According to the historian James Parker, “During the first century of the Arab conquest, the Caliph and Governors of Syria and the Holy Land ruled entirely over Christian and Jewish subjects. Apart from the Bedouin in the earliest days, the only Arabs west of the Jordan were garrisons.” In 985, Arab writer Muqadassi complained: “The mosque is empty of worshippers. The Jews constitute the majority of Jerusalem.” In 1377, the Arab historian Ibn Khaldun declared, “Jewish sovereignty in the Land of Israel extended over 1400 years.”
Mandelbaum also noted in his article that Dutch scholar Adriaan Reland who visited the Holy Land in 1695 found that most of the communities had Hebrew names, with some Greek and some Roman. There were no Arabic Muslim names to any of the communities at that time period. He furthermore claimed that the cities were mostly populated by Jews, while the rest of the population was predominately Christian and Muslims constituted a minority of the population.
Interestingly, Reland reported this, even though Caliph El Hakim forced all of the Jews of the Holy Land to either convert to Islam or leave the country in 1012 and the Crusaders massacred numerous Jews in the Holy Land in the late medieval period. He maintains that until the British Mandate period, the influx of Muslims into the Holy Land was minimal and most of the locals had Jewish roots.
“When General Allenby, the commander of the British military forces, conquered Palestine in 1917/1918, only a few thousand Muslim Arabs resided in the Holy Land,” Mandelbaum writes. “Most of the Arabs were Christians, and most of the Muslims in the area either came from Turkey under the Ottoman Empire, or were the descendants of Jews and Christians who were forcefully converted to Islam by the Muslim conquerors.”
However, despite the massive influx of Muslims into the Holy Land during the British Mandate period, the Palestinian interviewed proclaimed: “I don’t know of a Palestinian family who does not have a Jewish story to their history. Just like Jews were forced to convert to Christianity in Spain, they won’t ever go back, but it would be helpful to remind us publicly of whom we were and what we were, to show that we must connect as humans.”

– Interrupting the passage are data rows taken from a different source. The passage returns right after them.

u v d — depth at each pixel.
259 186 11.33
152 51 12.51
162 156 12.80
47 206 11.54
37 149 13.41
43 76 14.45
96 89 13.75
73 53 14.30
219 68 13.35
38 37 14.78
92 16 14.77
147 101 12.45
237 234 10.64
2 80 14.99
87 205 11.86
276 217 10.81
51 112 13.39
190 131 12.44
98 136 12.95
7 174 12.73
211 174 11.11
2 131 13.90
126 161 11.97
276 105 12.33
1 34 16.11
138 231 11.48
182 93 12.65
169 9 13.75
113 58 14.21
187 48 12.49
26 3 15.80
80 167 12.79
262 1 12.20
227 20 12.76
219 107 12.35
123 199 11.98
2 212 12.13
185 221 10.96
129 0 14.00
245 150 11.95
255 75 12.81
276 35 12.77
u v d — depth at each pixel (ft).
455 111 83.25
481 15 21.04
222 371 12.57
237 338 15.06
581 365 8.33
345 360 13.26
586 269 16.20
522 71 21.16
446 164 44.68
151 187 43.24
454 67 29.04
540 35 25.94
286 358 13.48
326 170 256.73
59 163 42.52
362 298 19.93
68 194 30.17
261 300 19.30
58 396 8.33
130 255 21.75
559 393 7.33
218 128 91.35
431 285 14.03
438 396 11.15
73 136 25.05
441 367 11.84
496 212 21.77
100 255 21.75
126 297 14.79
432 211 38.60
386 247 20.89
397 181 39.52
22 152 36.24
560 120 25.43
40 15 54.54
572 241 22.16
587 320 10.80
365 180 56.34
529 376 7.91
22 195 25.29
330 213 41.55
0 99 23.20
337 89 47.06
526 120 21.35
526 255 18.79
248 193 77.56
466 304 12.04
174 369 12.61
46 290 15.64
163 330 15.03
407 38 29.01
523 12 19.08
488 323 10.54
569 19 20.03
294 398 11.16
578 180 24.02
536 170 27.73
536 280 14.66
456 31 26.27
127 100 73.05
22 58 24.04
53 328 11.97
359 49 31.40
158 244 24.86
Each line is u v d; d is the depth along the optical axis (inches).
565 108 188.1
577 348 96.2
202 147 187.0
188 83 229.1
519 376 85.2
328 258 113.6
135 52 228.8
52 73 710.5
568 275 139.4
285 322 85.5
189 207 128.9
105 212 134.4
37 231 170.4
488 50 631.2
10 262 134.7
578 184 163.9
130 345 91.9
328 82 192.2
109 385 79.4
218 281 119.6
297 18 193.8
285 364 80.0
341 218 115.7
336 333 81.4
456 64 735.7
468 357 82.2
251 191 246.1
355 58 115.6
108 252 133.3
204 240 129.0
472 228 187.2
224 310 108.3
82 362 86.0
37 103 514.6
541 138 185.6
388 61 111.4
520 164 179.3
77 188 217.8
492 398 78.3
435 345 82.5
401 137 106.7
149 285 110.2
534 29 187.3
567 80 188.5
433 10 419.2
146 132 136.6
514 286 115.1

This Palestinian explained that both sides made mistakes in the years leading up to Israel’s establishment and afterwards. The Zionist movement did not recognize the Palestinians as having Jewish roots in their family while emphasizing that both sides suffered from anti-semitism and the Palestinians themselves also very much looked down on the newcomers from Europe. But this Palestinian hopes that this information can help bring the two peoples together at the very least to pursue peace in the future: “Unless we study our past, we won’t move forward to the future.”